* 元の文章 *

━━━━━━━━━━━━━━━━━━━━━━━━━━━━━━

本・書籍
2021/1/22 20:30

悲しいけど「ふふふ」と微笑んでしまう、たんぽぽ・川村エミコの優しいエッセイ『わたしもかわいく生まれたかったな』

くせ毛なので三つ編み&ヘアーバンド、メガネをかけた超地味っ子だった私は、小学2〜3年生のころ、学校のトイレにある鏡をみて「この顔は本当の私の顔じゃない」とよく思っていました。私の本当の顔は可愛いけれど、脳が違う顔に見せているんだ! と本気で思っていました。さすがに高学年になり「あぁ間違っていたのは自分だな」と理解し、現実を受け止め「よし、お笑い芸人になろう」と思った時もありました。

 

いろんなことを拗らせてきた私に、お笑いコンビ「たんぽぽ」の川村エミコさんのエッセイ『わたしもかわいく生まれたかったな』(川村エミコ・著/集英社・刊)は、じゅわじゅわ〜っと心に沁み入る言葉がたくさんありました。今回は、そんな心のコリをほぐしてくれるような一冊をご紹介します。

 

 

悲しいけど「ふふふ」と微笑む、優しいエッセイ

この『わたしもかわいく生まれたかったな』は、ウェブサイト『よみタイ』の連載を単行本化したもの。川村さんの幼少期から大人になるまで、17のエッセイが綴られています。

 

エッセイと共におかっぱ頭のかわいいイラストが添えられているのですが、このイラストも川村さんが描いたもの。絵がかわいくて上手なのはもちろんなのですが、イラストに添えられている文字もめちゃくちゃキレイなんです! そのキレイな文字の理由もしっかりエッセイに書かれてありました。なんと幼稚園に上がってすぐに、書道教室に通い始めたのだとか。でも、そのきっかけがちょっぴり悲しい……。

 

幼稚園に上がって少しした頃、そんなあまり話さない父が私に言いました。

「えみちゃん! えみちゃんはあまり綺麗なほうじゃないです。なので、字は綺麗なほうがいいから、書道を習いましょう。」と。

朝、食卓でサラッと言われました。

━━━━━━━━━━━━━━━━━━━━━━━━━━━━━━

* 提示資料 *
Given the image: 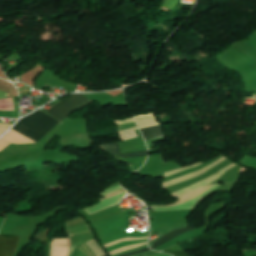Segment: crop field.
<instances>
[{"label":"crop field","instance_id":"1","mask_svg":"<svg viewBox=\"0 0 256 256\" xmlns=\"http://www.w3.org/2000/svg\"><path fill=\"white\" fill-rule=\"evenodd\" d=\"M60 121L38 110L22 118L12 129L40 142V140Z\"/></svg>","mask_w":256,"mask_h":256},{"label":"crop field","instance_id":"2","mask_svg":"<svg viewBox=\"0 0 256 256\" xmlns=\"http://www.w3.org/2000/svg\"><path fill=\"white\" fill-rule=\"evenodd\" d=\"M91 103L93 102L81 94L49 114L61 121L69 116L72 112L86 107Z\"/></svg>","mask_w":256,"mask_h":256},{"label":"crop field","instance_id":"3","mask_svg":"<svg viewBox=\"0 0 256 256\" xmlns=\"http://www.w3.org/2000/svg\"><path fill=\"white\" fill-rule=\"evenodd\" d=\"M19 236L0 234V256H13Z\"/></svg>","mask_w":256,"mask_h":256},{"label":"crop field","instance_id":"4","mask_svg":"<svg viewBox=\"0 0 256 256\" xmlns=\"http://www.w3.org/2000/svg\"><path fill=\"white\" fill-rule=\"evenodd\" d=\"M100 147L103 148L104 150H106L110 155L118 156V157H122V158L140 157V156L147 155V150L133 152V153L120 154V150H119L117 143L102 144V145H100Z\"/></svg>","mask_w":256,"mask_h":256},{"label":"crop field","instance_id":"5","mask_svg":"<svg viewBox=\"0 0 256 256\" xmlns=\"http://www.w3.org/2000/svg\"><path fill=\"white\" fill-rule=\"evenodd\" d=\"M141 132H142L145 140L165 136L161 125L146 128V129H142Z\"/></svg>","mask_w":256,"mask_h":256},{"label":"crop field","instance_id":"6","mask_svg":"<svg viewBox=\"0 0 256 256\" xmlns=\"http://www.w3.org/2000/svg\"><path fill=\"white\" fill-rule=\"evenodd\" d=\"M193 227H189V228H182V229H176L168 234H166L165 236H163L161 239H159L158 241H156L155 243H153V247H151L152 249H155L156 247L162 245L163 243L169 241L170 239L188 231V230H193Z\"/></svg>","mask_w":256,"mask_h":256},{"label":"crop field","instance_id":"7","mask_svg":"<svg viewBox=\"0 0 256 256\" xmlns=\"http://www.w3.org/2000/svg\"><path fill=\"white\" fill-rule=\"evenodd\" d=\"M164 252L172 253L174 256H189L183 252L178 245H175Z\"/></svg>","mask_w":256,"mask_h":256},{"label":"crop field","instance_id":"8","mask_svg":"<svg viewBox=\"0 0 256 256\" xmlns=\"http://www.w3.org/2000/svg\"><path fill=\"white\" fill-rule=\"evenodd\" d=\"M77 95H79V94H71V95H69L68 97H66V98H64L63 100H61V102L60 103H58V104H56L55 106H53L52 108H50L48 111H46V112H51L52 110H54V109H56L57 107H59L60 105H62L63 103H65V102H67L68 100H70L71 98H73V97H75V96H77Z\"/></svg>","mask_w":256,"mask_h":256},{"label":"crop field","instance_id":"9","mask_svg":"<svg viewBox=\"0 0 256 256\" xmlns=\"http://www.w3.org/2000/svg\"><path fill=\"white\" fill-rule=\"evenodd\" d=\"M150 249L147 248V249H144V250H140V251H137V252H134V253H131V254H127V255H123V256H129V255H133V254H136V253H140V252H144V251H149Z\"/></svg>","mask_w":256,"mask_h":256}]
</instances>
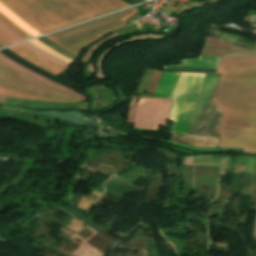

━━━━━━━━━━━━━━━━━━━━━━━━━━━━━━

* 課題 1 *
エッセイ紹介の記事によると、『わたしもかわいく生まれたかったな』は何の連載を単行本化したものか。
* 課題 2 *
次の(a)〜(c)がエッセイ紹介の記事の内容と合っているかどうかを判定し、決め手となる記事中の言葉をそのまま引用せよ。
(a) この本には17のエッセイが収められている。
(b) エッセイに添えられたイラストは、川村さんとは別の人が描いた。
(c) 川村さんが書道教室に通い始めたのは小学生になってからだ。
* 課題 3 *
エッセイ紹介の記事を、途切れたところから書き進めよ。

* 解答 1 *
ウェブサイト『よみタイ』の連載。

* 解答 2 *
(a) はい。「17のエッセイが綴られています」
(b) いいえ。「このイラストも川村さんが描いたもの」
(c) いいえ。「幼稚園に上がってすぐに、書道教室に通い始めたのだとか」

* 解答 3 *
往々にして割と大事なことや流しちゃダメでしょ!ってことを、サラッと言われることや言うことってありますよね、それです。

プロポーズを夕食終わりにサラッと、それはとてもグッときますが、朝食時にサラッと綺麗とか綺麗じゃないとかの話と字の話は幼心に「お願い! サラッとしないでー!」でした。

(『わたしもかわいく生まれたかったな』より引用)

 

真面目な川村さんは書道教室にしっかり通い、なんと小学一年生で神奈川県鶴見区の「鶴見区特別賞」をゲットしたそう。その授賞式でのちょっぴり悲しい思い出は『わたしもかわいく生まれたかったな』で読んでいただきたい!

 

川村さんの文章はすごく不思議で、傍から見ればめちゃくちゃ悲しいエピソードと思ってしまうのですが、なんだかほっこりしてしまうのです。どこかで心は傷ついているけれど、その傷を癒す方法を探して自分なりに解決できている人なんだなぁと勝手に親近感がわいてしまいました。

 

友達になるために「試験」がある?

たくさんのエピソードの中で私が好きなお話は、「友達が欲しくて1987」です。小学二年生のころ、どうやって友達を作ったのかが書かれたお話です。

 

Sちゃんと友達になりたかった私は、か細いか細い声で「お友達になりたいです。」と声を掛けました。蚊の鳴く音量で、お友達になりたい人に「お友達になりたいです。」と言う口下手ぶりで返答を待っていると、Sちゃんは「友達になるには試験があります。」と言い放ちました。

(『わたしもかわいく生まれたかったな』より引用)

 

試験の結果どうなったかは、ここには書きませんが、試験の内容も面白くて「わぁ〜小学生を思い出すわ!」と勝手に自分の思い出を重ねてしまいました。

 

けれど自分の幼少期を振り返ってみると、どうしてあの子と仲良くできたのだろう? と思うことが多く、自分からお願いしたのか、お願いされたのか、どうやって友達になったのかを思い出せないのです。私が初めてできた親友は、小学三年生。ふたりで漫画を描いたり、交換日記をしたり気がついたら仲良くなって「親友」と言っていたのに、彼女が転勤族だったため2年ほどで転校してしまい、今はその子がどこで何をしているのかもわかりません。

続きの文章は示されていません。